Pair of Padres rookie southpaws impress on Wednesday in St. Louis

ST. LOUIS-- On May 11, rookie Eric Lauer took the mound at home to face the St. Louis Cardinals in what was his fourth career start. He got hit around pretty good, allowing seven hits and six earned runs in 2 1/3 innings of work. The Cardinals hit four home runs off Lauer and only whiffed on one of his 62 pitches.

The Ohio native averaged only 89.1 mph on his fastball throughout his start, per baseball savant.

“I think it was because I was trying to do too much,” Lauer said after the start. “When I try to do too much, my mechanics get a little off. I start pulling off, so I start trying to throw harder. It really comes out slower because my arm was dragging."

On Wednesday night in St. Louis, Lauer got a second crack at the Cardinals. And although he was not dominant, he did take a positive step in the right direction.

Spotted to a two-run lead before even delivering a pitch and a 4-0 lead heading into his final inning, Lauer fired five scoreless innings before allowing a Marcell Ozuna 2-run home run in the bottom of the sixth. He ended up going 5 2/3 innings, allowing eight hits and two earned runs. His average fastball velocity was 90.9 mph.

For the first time in Lauer's career (and one start removed from walking seven batters), he did not walk a single batter. Heading into the sixth, he had only allowed five hits. Facing the heart of the Cardinals right-handed heavy order in the sixth for the third time might have been a little too much of an ask, but the rookie showed plenty of improvement. If you are Andy Green, you have to like that.














"I thought overall he had a tremendous day," Green stated after the game.

If that was not all, Lauer picked off Harrison Bader in the first inning, his seventh of the season.
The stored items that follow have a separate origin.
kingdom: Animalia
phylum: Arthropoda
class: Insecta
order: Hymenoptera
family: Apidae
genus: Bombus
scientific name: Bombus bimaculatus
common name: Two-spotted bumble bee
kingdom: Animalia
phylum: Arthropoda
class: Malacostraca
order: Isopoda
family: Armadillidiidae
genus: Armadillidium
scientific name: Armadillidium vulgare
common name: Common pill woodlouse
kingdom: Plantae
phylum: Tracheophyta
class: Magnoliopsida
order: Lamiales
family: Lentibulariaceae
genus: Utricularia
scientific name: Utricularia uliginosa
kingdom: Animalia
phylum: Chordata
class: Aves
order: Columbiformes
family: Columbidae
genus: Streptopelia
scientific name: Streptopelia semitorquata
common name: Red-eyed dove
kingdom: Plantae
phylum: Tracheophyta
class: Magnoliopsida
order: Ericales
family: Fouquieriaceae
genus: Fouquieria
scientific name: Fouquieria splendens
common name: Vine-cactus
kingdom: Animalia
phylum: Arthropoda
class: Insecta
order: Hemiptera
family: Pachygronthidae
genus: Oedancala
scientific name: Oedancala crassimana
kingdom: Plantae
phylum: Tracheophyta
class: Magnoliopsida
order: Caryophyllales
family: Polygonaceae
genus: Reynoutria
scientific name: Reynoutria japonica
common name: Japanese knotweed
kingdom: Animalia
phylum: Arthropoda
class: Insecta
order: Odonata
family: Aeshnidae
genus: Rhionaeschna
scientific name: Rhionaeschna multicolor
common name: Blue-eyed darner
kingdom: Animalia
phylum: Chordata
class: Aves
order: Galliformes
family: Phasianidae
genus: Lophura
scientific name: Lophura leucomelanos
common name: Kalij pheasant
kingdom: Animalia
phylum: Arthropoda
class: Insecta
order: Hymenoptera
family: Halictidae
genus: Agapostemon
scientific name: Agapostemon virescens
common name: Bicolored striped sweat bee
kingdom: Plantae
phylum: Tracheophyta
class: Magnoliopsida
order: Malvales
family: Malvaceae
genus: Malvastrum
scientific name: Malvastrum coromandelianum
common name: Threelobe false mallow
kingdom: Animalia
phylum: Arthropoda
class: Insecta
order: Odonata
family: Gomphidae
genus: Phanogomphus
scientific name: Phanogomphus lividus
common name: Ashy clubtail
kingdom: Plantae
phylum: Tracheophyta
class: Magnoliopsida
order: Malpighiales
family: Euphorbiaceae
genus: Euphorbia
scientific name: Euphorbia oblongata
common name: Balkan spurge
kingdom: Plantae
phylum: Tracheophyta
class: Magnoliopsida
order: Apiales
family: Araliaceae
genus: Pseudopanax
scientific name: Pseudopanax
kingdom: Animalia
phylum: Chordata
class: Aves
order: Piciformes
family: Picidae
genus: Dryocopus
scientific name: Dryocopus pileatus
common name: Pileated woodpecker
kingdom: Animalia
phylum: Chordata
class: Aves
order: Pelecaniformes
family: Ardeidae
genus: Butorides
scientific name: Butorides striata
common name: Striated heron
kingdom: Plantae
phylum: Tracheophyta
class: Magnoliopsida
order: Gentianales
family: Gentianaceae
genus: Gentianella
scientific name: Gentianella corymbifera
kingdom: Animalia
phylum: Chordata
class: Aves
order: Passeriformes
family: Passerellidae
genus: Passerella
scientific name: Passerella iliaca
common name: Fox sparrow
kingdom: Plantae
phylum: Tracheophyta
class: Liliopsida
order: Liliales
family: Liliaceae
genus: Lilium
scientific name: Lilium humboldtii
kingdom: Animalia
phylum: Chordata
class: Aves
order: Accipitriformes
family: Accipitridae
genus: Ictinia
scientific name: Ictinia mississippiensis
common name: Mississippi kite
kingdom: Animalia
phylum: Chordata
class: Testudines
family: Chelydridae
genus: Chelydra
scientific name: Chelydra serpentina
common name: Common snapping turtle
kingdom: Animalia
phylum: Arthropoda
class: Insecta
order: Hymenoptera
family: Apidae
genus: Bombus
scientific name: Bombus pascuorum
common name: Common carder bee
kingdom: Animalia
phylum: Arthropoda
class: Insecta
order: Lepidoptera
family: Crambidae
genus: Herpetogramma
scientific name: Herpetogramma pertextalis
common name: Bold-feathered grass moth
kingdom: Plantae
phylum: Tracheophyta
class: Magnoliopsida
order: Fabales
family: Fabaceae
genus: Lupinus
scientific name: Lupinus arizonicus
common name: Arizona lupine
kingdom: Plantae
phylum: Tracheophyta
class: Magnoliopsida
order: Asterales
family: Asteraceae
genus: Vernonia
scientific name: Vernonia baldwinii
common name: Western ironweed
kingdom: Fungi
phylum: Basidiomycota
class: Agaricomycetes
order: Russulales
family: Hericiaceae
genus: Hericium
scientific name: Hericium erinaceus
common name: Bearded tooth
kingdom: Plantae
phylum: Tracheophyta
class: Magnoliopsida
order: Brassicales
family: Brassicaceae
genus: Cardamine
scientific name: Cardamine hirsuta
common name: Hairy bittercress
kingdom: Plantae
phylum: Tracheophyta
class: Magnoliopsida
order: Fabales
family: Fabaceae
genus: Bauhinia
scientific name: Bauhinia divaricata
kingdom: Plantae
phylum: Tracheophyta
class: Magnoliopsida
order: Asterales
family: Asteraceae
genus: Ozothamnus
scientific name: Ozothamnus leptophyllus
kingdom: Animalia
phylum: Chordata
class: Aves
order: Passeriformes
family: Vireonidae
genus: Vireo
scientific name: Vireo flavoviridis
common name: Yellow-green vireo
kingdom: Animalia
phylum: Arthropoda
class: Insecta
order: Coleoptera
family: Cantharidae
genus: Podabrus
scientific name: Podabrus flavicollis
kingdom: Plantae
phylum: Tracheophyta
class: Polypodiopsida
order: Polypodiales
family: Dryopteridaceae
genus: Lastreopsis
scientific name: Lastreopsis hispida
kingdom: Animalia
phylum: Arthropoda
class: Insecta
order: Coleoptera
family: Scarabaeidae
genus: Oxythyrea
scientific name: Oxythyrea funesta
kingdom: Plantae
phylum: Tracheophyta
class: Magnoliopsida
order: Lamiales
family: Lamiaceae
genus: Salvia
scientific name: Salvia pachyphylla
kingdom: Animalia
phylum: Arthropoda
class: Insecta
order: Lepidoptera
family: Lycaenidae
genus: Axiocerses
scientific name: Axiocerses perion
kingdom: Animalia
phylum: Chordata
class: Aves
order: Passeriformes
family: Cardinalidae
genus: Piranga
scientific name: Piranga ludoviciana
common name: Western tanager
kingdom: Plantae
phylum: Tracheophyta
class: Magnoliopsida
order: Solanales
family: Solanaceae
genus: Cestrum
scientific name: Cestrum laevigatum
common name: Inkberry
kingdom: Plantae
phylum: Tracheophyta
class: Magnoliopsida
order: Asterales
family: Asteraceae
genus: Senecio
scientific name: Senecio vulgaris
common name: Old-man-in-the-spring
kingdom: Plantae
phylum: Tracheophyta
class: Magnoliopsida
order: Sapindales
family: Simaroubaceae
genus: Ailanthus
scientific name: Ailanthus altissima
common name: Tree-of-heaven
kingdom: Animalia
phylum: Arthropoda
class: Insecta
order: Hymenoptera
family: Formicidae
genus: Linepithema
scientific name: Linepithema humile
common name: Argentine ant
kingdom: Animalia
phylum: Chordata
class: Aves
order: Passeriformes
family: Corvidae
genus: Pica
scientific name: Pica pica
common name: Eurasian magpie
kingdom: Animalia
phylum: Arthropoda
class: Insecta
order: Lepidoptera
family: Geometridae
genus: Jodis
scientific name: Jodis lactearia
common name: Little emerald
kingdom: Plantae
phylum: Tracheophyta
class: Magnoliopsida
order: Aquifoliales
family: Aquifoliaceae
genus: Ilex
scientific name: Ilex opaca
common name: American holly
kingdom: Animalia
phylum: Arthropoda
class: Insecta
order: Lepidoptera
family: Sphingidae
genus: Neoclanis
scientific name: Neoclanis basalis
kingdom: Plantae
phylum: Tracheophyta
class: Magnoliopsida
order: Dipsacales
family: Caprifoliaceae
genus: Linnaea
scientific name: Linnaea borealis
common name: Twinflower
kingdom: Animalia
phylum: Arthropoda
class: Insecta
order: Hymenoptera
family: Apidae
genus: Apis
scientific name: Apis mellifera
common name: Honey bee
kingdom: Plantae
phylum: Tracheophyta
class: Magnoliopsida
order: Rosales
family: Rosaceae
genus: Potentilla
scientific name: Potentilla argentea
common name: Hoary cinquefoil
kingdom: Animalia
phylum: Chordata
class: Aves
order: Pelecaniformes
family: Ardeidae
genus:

He has had five consecutive starts with a pickoff, which is a new Padres record.

The performance earned Lauer his third career MLB win.

With two outs in the bottom of the sixth, Lauer was lifted for reliever Jose Castillo, another rookie left-hander. Castillo had already shown glimpses of brilliance in his brief big league career, including striking out the side in his major league debut.

Castillo kept a dominant start to his career going, striking out Yairo Munoz to end the sixth.

In the seventh, Castillo was tasked with facing Kolten Wong, Dexter Fowler, and Harrison Bader. He struck all of them out, using a devastating slider to retire each one.

The 22-year-old has now struck out nine of the fourteen batters he has faced in three big league appearances.

"Jose Castillo is really good, and we have hardly seen him much lately," Green said.

"I think, by circumstance, you are going to continue see him more and more. I think you would be a fool not to like what you have seen from him."